EXCERPT >>
BEGIN

I'm not blaming anyone, I'm not expecting anything to alter in this survey at least, but I was happy to complete this survey like so many others and yet again couldn't answer a single question. I only participate in the hope one day we objectums (oriented towards "objects") may be recognised so we can feel less like anomalies (like the entire ace community I assume), but I continue to be disappointed. I am asexual but not aromantic, but not represented anywhere so far because I'm only attracted to machines.

 

Since you seem to genuinely care and be serious, just thought I'd actually say something rather than clicking back like I usually do with a sigh.

Hi Anthracite_Impreza,

 

I'm very sorry to disappoint you with this, given we explicitly stated that the study is trying to be inclusive of many different orientations. Please be assured that, by far, this does not mean that we (and many other researchers) are not interested in your opinion. One reason why many researchers use rather strict inclusion criteria is that, with quantitative studies like this one, we need a group that is big enough to be analysed (see also "Who can take part" in my my survey post). This is often the reason why groups with specific characteristics that are comparably 'rare' or don't have a clear platform where they can engage with research, are not directly included in the researcher's design choices .

END

GIVEN INFORMATION >>
BEGIN

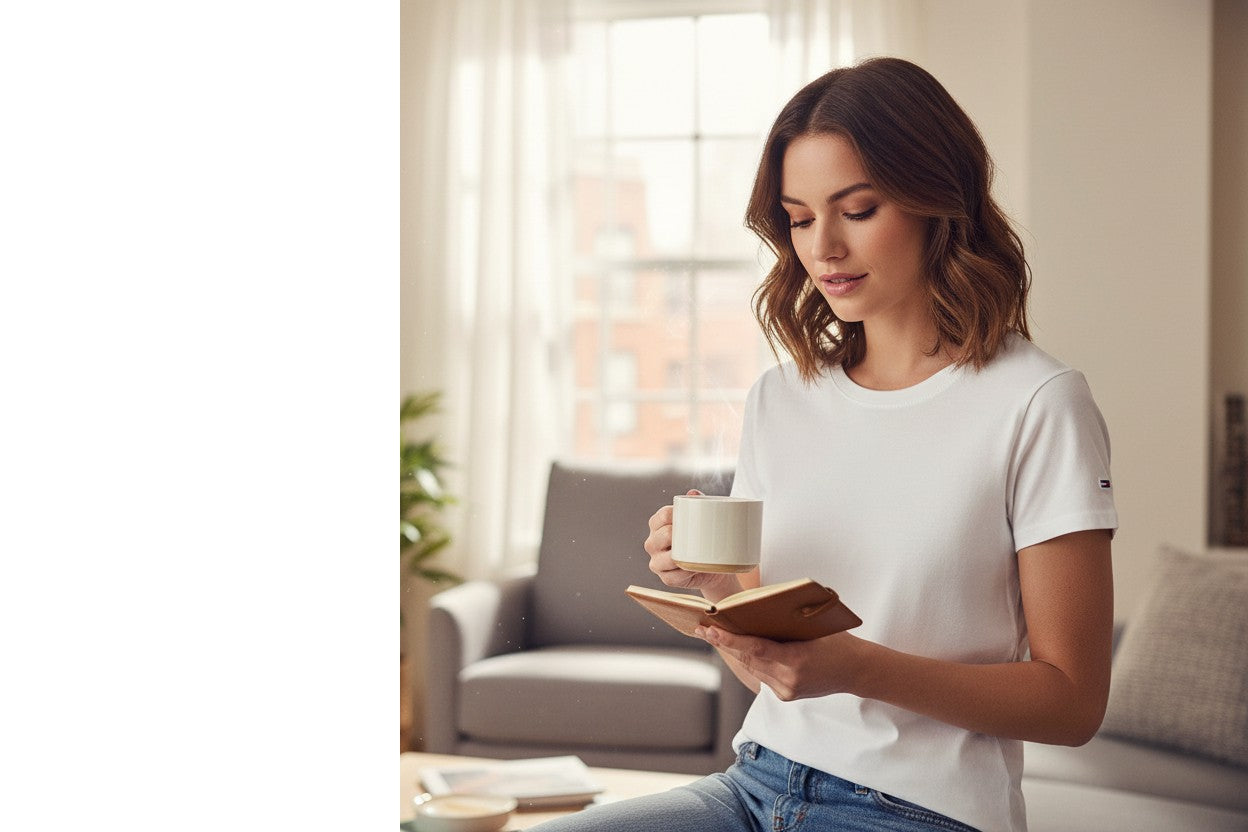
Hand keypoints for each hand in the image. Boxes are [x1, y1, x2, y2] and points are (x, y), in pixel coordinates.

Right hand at [643, 489, 740, 596]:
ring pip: (665, 558)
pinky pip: (672, 576)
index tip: (692, 516)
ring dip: (680, 556)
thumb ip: (698, 503)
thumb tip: (693, 493)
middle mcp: (652, 543)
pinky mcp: (665, 578)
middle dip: (679, 535)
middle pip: (664, 534)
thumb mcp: (701, 521)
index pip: (662, 516)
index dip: (675, 514)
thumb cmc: (703, 539)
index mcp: (657, 525)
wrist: (713, 566)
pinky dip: (683, 573)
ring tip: (694, 553)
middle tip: (697, 535)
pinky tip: (691, 568)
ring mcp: (657, 562)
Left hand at [694, 626, 869, 700]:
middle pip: (748, 658)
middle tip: (702, 627)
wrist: (856, 670)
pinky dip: (751, 660)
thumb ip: (785, 624)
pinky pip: (762, 675)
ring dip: (734, 651)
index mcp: (796, 660)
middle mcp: (788, 679)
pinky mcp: (785, 696)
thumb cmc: (837, 641)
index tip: (710, 630)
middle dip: (724, 643)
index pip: (755, 649)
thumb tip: (755, 610)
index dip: (730, 640)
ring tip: (713, 634)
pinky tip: (738, 648)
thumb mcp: (813, 627)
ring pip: (752, 667)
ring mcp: (786, 690)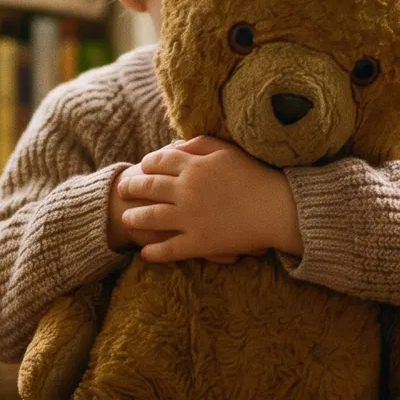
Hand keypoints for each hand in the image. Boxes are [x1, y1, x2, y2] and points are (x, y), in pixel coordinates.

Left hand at [114, 136, 302, 264]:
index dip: (145, 165)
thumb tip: (177, 144)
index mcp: (194, 166)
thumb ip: (201, 144)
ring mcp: (191, 218)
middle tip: (122, 191)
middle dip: (131, 188)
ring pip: (151, 217)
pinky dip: (155, 252)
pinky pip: (169, 249)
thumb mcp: (228, 151)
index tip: (140, 168)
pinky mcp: (199, 242)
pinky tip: (146, 254)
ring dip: (135, 219)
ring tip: (127, 220)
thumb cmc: (257, 176)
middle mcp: (187, 190)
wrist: (278, 208)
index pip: (158, 162)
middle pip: (148, 187)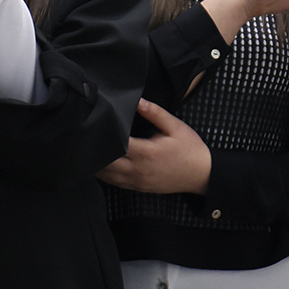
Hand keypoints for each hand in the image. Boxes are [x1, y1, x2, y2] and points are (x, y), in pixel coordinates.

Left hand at [96, 99, 211, 194]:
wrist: (202, 174)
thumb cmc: (189, 149)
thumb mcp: (175, 126)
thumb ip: (155, 113)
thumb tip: (138, 101)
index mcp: (145, 152)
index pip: (115, 143)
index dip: (104, 134)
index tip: (96, 125)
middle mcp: (137, 169)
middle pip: (105, 162)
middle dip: (95, 150)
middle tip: (86, 137)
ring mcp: (137, 181)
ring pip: (107, 176)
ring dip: (97, 164)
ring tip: (88, 150)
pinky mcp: (139, 187)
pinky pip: (115, 183)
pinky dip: (105, 175)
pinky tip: (100, 165)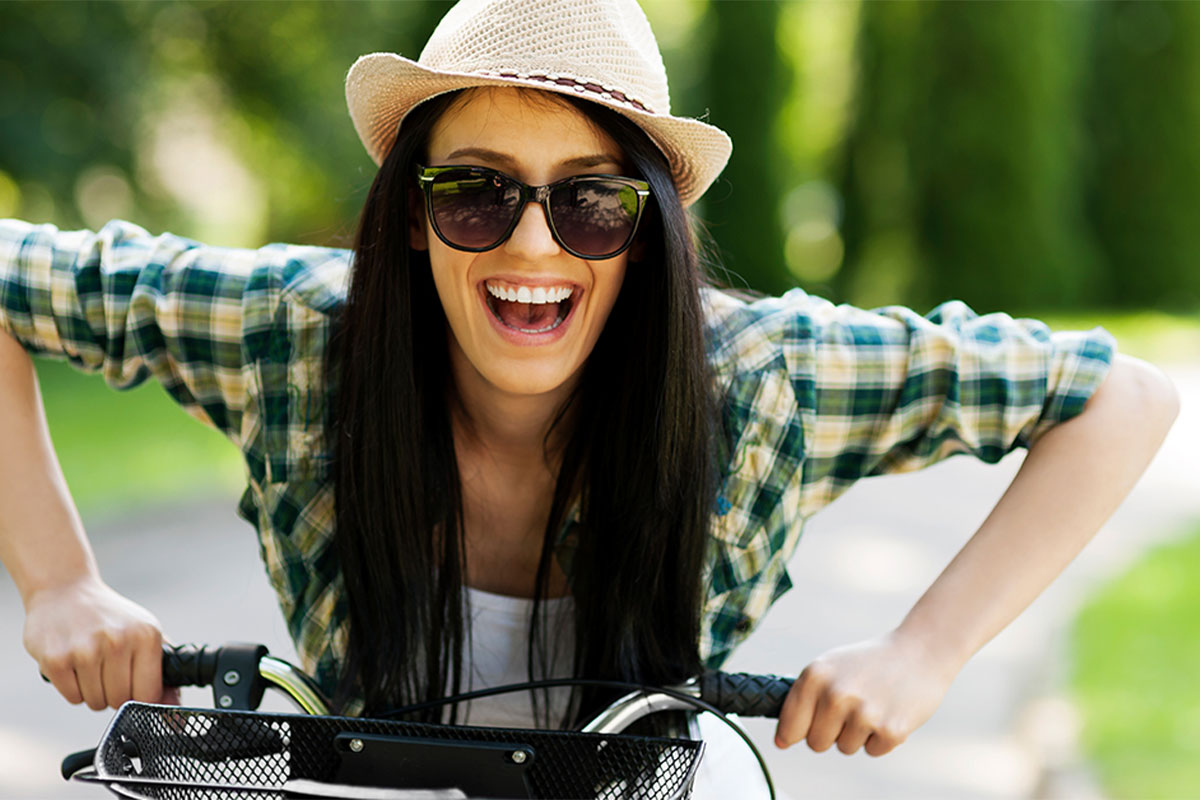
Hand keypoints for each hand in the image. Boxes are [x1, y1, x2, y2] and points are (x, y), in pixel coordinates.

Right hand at [23, 575, 176, 709]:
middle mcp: (118, 642)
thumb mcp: (144, 632)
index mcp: (146, 636)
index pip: (149, 694)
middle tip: (107, 671)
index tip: (132, 687)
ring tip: (90, 664)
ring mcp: (85, 651)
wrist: (65, 590)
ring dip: (93, 692)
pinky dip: (73, 689)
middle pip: (120, 701)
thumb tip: (175, 710)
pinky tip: (74, 665)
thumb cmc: (110, 618)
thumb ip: (161, 671)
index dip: (140, 698)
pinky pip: (72, 697)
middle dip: (114, 694)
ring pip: (95, 702)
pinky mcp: (56, 659)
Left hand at [774, 630, 959, 755]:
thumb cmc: (867, 663)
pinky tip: (889, 712)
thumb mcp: (829, 667)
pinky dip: (880, 738)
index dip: (791, 735)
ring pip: (845, 748)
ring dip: (857, 733)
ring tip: (872, 704)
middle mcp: (836, 694)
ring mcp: (864, 713)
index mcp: (815, 676)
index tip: (790, 738)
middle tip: (850, 707)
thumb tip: (781, 740)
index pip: (789, 727)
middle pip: (816, 743)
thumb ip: (803, 698)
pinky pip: (872, 751)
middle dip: (830, 732)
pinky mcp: (890, 730)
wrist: (919, 651)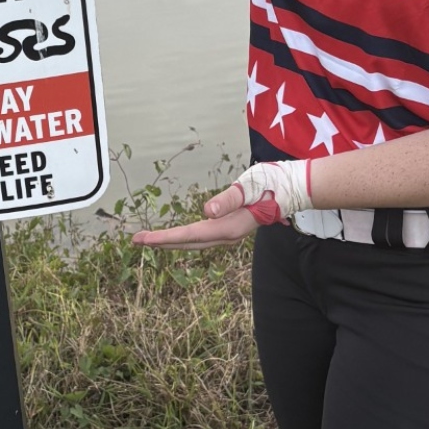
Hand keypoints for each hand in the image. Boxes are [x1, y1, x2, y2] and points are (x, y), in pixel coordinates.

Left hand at [132, 180, 259, 250]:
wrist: (292, 190)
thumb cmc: (271, 185)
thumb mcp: (249, 187)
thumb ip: (228, 199)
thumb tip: (207, 210)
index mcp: (228, 227)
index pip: (189, 235)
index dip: (165, 238)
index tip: (143, 240)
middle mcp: (227, 235)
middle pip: (188, 243)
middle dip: (161, 243)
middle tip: (135, 241)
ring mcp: (229, 233)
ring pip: (194, 242)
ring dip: (171, 242)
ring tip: (149, 240)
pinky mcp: (230, 228)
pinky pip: (201, 237)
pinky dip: (184, 238)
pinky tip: (176, 237)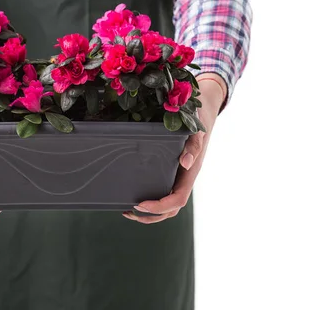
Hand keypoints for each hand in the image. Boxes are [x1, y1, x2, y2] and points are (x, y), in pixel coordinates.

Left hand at [123, 74, 226, 223]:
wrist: (201, 113)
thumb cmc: (197, 122)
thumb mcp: (196, 130)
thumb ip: (194, 145)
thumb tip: (187, 163)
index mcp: (189, 175)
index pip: (178, 200)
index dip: (159, 206)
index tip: (141, 204)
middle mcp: (183, 180)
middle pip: (170, 210)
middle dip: (150, 215)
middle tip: (128, 210)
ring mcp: (177, 178)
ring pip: (166, 206)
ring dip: (148, 213)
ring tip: (126, 210)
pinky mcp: (170, 173)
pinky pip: (162, 193)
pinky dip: (148, 201)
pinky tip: (132, 194)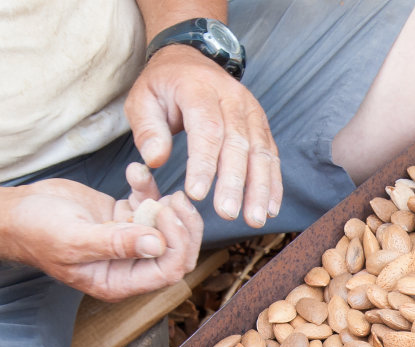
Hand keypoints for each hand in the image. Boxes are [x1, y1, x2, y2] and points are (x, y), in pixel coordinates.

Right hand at [4, 179, 202, 300]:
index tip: (165, 212)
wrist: (12, 213)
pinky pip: (149, 205)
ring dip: (167, 204)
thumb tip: (156, 244)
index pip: (168, 271)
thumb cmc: (35, 231)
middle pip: (176, 252)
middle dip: (182, 226)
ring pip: (168, 228)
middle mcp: (128, 266)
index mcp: (119, 282)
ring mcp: (128, 241)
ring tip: (149, 181)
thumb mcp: (74, 238)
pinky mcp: (123, 218)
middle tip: (176, 198)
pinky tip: (134, 170)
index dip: (176, 244)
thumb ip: (116, 243)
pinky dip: (147, 188)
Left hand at [126, 45, 281, 226]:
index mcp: (199, 88)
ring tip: (255, 219)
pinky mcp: (261, 125)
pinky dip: (272, 183)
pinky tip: (270, 208)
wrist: (190, 61)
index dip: (204, 163)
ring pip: (260, 152)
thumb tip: (155, 161)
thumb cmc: (163, 86)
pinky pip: (270, 155)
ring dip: (260, 188)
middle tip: (227, 214)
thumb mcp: (141, 100)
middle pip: (238, 143)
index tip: (197, 194)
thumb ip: (147, 130)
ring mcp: (251, 111)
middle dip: (235, 182)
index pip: (206, 128)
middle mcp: (232, 98)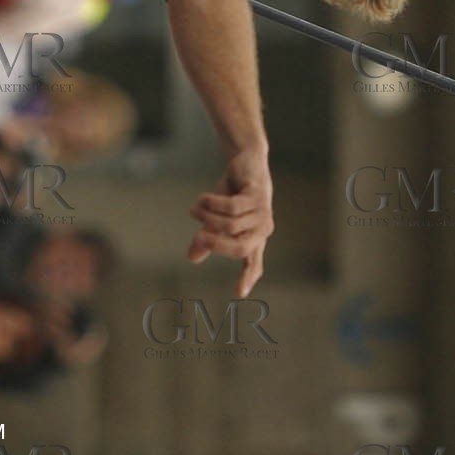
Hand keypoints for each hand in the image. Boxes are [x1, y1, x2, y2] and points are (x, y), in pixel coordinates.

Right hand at [187, 149, 273, 297]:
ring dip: (208, 217)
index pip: (253, 262)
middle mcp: (262, 229)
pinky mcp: (257, 195)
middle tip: (197, 238)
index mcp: (254, 238)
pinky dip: (211, 203)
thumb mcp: (216, 218)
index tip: (239, 293)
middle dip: (216, 245)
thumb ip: (208, 238)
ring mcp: (263, 213)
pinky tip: (201, 199)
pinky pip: (231, 207)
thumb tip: (192, 258)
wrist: (245, 161)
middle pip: (240, 247)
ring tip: (194, 209)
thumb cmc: (233, 192)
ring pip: (231, 225)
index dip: (247, 277)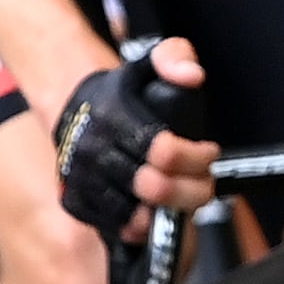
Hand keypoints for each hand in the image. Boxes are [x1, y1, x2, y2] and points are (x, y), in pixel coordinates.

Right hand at [50, 36, 214, 238]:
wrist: (74, 111)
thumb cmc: (121, 92)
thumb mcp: (147, 62)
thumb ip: (175, 56)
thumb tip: (193, 76)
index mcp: (113, 116)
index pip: (164, 150)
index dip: (197, 157)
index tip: (210, 151)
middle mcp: (92, 150)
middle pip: (155, 188)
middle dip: (191, 190)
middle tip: (205, 182)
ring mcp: (80, 180)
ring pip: (135, 215)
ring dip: (169, 210)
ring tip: (184, 194)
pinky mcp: (74, 202)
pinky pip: (115, 227)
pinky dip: (142, 225)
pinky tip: (156, 210)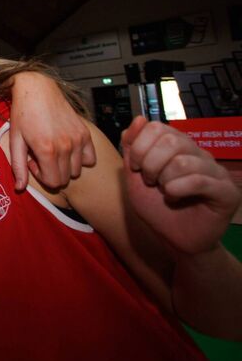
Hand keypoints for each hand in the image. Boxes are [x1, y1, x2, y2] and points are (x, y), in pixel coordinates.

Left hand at [9, 72, 95, 189]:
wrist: (37, 90)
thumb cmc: (23, 114)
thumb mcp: (15, 141)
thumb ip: (18, 167)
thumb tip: (20, 188)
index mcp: (47, 150)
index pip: (54, 183)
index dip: (42, 176)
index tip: (33, 162)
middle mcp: (66, 146)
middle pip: (65, 178)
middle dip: (51, 172)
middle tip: (41, 156)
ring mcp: (78, 139)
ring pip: (77, 170)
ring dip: (64, 166)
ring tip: (52, 151)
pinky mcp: (84, 132)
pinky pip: (90, 158)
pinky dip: (80, 158)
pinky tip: (67, 148)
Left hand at [121, 116, 240, 254]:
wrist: (175, 241)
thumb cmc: (157, 209)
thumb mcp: (135, 178)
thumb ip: (133, 149)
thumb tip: (138, 119)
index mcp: (178, 147)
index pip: (157, 127)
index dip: (140, 146)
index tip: (136, 167)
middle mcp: (199, 154)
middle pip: (172, 139)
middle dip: (150, 163)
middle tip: (150, 181)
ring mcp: (215, 171)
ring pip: (184, 161)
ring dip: (164, 179)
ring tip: (164, 192)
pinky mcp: (227, 191)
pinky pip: (200, 180)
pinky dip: (178, 189)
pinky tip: (173, 198)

END

YOUR OBJECTIVE >> Reproduce verbatim the full exchange above between the survey participant and the researcher.

SOLUTION >>
I'm not blaming anyone, I'm not expecting anything to alter in this survey at least, but I was happy to complete this survey like so many others and yet again couldn't answer a single question. I only participate in the hope one day we objectums (oriented towards "objects") may be recognised so we can feel less like anomalies (like the entire ace community I assume), but I continue to be disappointed. I am asexual but not aromantic, but not represented anywhere so far because I'm only attracted to machines.

 

Since you seem to genuinely care and be serious, just thought I'd actually say something rather than clicking back like I usually do with a sigh.

Hi Anthracite_Impreza,

 

I'm very sorry to disappoint you with this, given we explicitly stated that the study is trying to be inclusive of many different orientations. Please be assured that, by far, this does not mean that we (and many other researchers) are not interested in your opinion. One reason why many researchers use rather strict inclusion criteria is that, with quantitative studies like this one, we need a group that is big enough to be analysed (see also "Who can take part" in my my survey post). This is often the reason why groups with specific characteristics that are comparably 'rare' or don't have a clear platform where they can engage with research, are not directly included in the researcher's design choices .